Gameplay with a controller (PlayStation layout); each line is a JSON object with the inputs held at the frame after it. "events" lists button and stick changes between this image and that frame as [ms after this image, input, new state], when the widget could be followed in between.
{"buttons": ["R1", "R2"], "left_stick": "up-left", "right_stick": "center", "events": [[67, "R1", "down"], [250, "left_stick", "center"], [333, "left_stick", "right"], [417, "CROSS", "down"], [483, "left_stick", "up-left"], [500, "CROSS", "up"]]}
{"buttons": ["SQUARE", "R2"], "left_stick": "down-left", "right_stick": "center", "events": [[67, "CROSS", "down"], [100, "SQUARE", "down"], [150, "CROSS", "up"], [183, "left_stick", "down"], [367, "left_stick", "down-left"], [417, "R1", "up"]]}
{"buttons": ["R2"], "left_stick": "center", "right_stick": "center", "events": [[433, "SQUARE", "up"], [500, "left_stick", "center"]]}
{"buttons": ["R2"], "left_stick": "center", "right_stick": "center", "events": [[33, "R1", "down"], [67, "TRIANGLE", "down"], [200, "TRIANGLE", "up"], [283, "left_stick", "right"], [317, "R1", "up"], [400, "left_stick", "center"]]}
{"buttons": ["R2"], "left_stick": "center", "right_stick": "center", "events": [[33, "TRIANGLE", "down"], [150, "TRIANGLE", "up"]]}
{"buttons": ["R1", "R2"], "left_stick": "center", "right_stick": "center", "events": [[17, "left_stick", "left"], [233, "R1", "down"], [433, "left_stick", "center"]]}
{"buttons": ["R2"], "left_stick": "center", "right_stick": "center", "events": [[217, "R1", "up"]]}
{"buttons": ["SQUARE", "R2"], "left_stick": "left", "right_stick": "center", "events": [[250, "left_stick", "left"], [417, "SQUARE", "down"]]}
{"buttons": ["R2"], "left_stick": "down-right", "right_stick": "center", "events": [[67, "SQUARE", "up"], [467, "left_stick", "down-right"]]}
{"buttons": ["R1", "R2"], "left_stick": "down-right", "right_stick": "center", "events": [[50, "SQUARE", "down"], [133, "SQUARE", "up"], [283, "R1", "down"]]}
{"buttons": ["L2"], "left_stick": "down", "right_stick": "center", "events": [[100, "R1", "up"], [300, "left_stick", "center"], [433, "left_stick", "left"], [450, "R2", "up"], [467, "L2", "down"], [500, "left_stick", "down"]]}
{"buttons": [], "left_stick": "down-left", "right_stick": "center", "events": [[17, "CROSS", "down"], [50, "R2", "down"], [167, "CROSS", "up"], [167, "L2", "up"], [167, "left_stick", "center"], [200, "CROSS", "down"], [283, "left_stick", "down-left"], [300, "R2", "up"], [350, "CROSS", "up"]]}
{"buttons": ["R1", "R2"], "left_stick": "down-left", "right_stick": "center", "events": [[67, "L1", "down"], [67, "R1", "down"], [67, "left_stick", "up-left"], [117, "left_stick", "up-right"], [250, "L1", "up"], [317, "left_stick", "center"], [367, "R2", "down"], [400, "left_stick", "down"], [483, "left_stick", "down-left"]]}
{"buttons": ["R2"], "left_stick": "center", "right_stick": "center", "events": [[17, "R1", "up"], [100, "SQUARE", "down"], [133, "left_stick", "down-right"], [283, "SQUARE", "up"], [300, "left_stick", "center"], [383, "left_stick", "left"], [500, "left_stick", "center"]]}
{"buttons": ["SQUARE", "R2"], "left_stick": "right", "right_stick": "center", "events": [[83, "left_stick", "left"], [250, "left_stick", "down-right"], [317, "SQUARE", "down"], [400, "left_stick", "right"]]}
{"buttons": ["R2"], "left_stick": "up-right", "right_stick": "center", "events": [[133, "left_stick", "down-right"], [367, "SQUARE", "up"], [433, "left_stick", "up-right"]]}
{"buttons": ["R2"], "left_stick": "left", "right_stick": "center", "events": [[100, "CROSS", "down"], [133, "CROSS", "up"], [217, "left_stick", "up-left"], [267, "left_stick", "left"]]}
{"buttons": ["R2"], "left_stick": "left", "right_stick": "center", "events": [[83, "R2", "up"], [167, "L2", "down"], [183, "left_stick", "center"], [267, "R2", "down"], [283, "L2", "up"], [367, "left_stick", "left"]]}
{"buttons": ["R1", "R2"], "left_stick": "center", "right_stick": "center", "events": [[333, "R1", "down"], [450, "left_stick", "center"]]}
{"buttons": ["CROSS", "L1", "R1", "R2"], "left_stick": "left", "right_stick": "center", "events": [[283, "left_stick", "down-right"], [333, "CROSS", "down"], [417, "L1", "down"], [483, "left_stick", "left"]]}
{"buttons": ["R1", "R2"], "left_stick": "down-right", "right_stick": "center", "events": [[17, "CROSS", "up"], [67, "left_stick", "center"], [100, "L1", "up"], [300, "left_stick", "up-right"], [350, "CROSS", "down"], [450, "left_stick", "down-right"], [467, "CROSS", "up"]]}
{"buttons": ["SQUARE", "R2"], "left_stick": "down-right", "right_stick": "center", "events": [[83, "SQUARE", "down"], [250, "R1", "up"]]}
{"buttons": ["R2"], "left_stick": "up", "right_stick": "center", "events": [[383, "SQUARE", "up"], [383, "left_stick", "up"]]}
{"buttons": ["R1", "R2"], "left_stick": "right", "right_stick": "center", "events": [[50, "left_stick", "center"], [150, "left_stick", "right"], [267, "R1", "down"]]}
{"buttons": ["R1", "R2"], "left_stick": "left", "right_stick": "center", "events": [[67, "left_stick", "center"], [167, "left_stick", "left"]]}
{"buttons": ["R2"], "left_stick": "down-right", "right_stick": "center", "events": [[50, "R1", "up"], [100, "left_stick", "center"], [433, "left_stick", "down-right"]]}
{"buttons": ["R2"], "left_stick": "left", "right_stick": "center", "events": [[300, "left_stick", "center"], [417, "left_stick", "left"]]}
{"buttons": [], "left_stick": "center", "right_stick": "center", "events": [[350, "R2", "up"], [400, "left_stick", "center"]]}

○ ○ ○

Scan the entries above and return each line that holds "TRIANGLE".

{"buttons": ["R2"], "left_stick": "center", "right_stick": "center", "events": [[33, "R1", "down"], [67, "TRIANGLE", "down"], [200, "TRIANGLE", "up"], [283, "left_stick", "right"], [317, "R1", "up"], [400, "left_stick", "center"]]}
{"buttons": ["R2"], "left_stick": "center", "right_stick": "center", "events": [[33, "TRIANGLE", "down"], [150, "TRIANGLE", "up"]]}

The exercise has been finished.